We’re Not Actually Listening to Each Other
We all know how it feels: You're having what you thought was a normal conversation with a friend, a coworker, or even a loved one. Then politics comes up. The air shifts. Tension creeps in. Words get sharper. Maybe voices rise. Maybe someone changes the subject. Maybe someone walks away.
In today’s climate, where political divisions run deep, it can feel almost impossible to have honest conversations across differences. Many people now avoid these discussions altogether. Others dive in only to find themselves in heated arguments that leave everyone feeling worse.
But here’s the truth. Not every political disagreement has to end in silence or shouting. Some hard conversations can actually lead to mutual understanding, deeper respect, and even stronger relationships. The difference often comes down to two overlooked qualities: openness and humility.
Let’s be honest: Most of us enter politically charged conversations with a goal to convince, correct, or defend. We prepare arguments, assume bad intentions, and forget that the person across from us is more than a collection of beliefs. This is where openness and humility make a difference.
Openness means staying curious, even when it’s uncomfortable. It means asking questions not just to expose flaws in the other person’s reasoning, but to understand where they’re coming from. It means being willing to say, “I hadn’t thought of it that way before.”

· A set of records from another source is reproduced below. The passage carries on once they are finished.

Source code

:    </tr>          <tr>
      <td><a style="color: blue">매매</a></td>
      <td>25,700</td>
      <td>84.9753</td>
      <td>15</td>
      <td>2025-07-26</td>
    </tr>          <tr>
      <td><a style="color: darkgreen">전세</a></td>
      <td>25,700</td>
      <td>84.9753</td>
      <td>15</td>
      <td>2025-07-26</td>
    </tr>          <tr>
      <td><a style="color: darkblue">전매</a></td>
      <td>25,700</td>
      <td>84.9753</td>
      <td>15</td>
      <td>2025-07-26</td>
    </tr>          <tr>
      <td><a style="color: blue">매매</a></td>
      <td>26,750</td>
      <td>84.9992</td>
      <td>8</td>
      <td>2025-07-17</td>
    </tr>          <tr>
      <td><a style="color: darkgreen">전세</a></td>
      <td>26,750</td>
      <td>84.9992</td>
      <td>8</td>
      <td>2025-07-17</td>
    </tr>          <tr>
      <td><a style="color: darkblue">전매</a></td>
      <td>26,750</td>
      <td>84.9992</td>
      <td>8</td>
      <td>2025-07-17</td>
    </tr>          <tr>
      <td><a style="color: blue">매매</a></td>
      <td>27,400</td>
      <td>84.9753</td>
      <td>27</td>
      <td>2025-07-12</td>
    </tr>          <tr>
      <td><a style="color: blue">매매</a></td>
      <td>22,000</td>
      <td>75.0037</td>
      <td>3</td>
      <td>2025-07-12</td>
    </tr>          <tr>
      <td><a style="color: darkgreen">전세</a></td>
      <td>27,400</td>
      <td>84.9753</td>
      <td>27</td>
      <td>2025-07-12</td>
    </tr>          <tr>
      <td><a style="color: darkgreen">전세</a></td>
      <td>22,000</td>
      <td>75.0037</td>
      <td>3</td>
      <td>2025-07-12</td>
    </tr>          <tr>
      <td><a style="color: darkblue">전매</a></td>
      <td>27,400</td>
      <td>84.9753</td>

Humility means recognizing that you don’t have all the answers -- and neither does anyone else. It doesn’t mean watering down your convictions. It means being grounded in your values while still respecting someone else’s lived experience. Resisting the urge to dominate or "win" the conversation. Putting the other person’s needs before your own. Asking yourself, “am I being helpful and loving toward my friend at this moment?”
Together, openness and humility shift the conversation from combat to connection.
Of course, this is easier said than done. We’re all human. Disagreements can hit close to home, especially when they involve issues tied to our core identities. But the good news is that these two qualities are not fixed traits. They can be practiced, and they make a real difference.
Here are a few practical ways to start:
Ask real questions. Try asking, "What led you to that belief?" instead of, "How could you possibly think that?"
Take a breath before reacting. Not every disagreement needs an immediate response.
Focus on shared values. Even when you disagree on policies, you may both care about fairness, safety, or dignity.
Be honest about what you don’t know. Admitting uncertainty can actually build credibility and invite openness in return.
Choose connection over control. Keeping the relationship often matters more than proving a point.
You don’t have to give up your convictions to be open. And you don’t have to stay silent to be humble. What you do need is the courage to show up with curiosity and compassion. None of this guarantees agreement, but that’s not the point. The point is to stay engaged and connected, to make space for understanding, and to resist the forces that keep driving us further apart.
Openness and humility are not just nice ideas. They are essential tools for healing our communities and strengthening our democracy. We cannot keep walking away from each other. If we want to rebuild trust, we have to start talking (and listening!) with both our minds and our hearts open.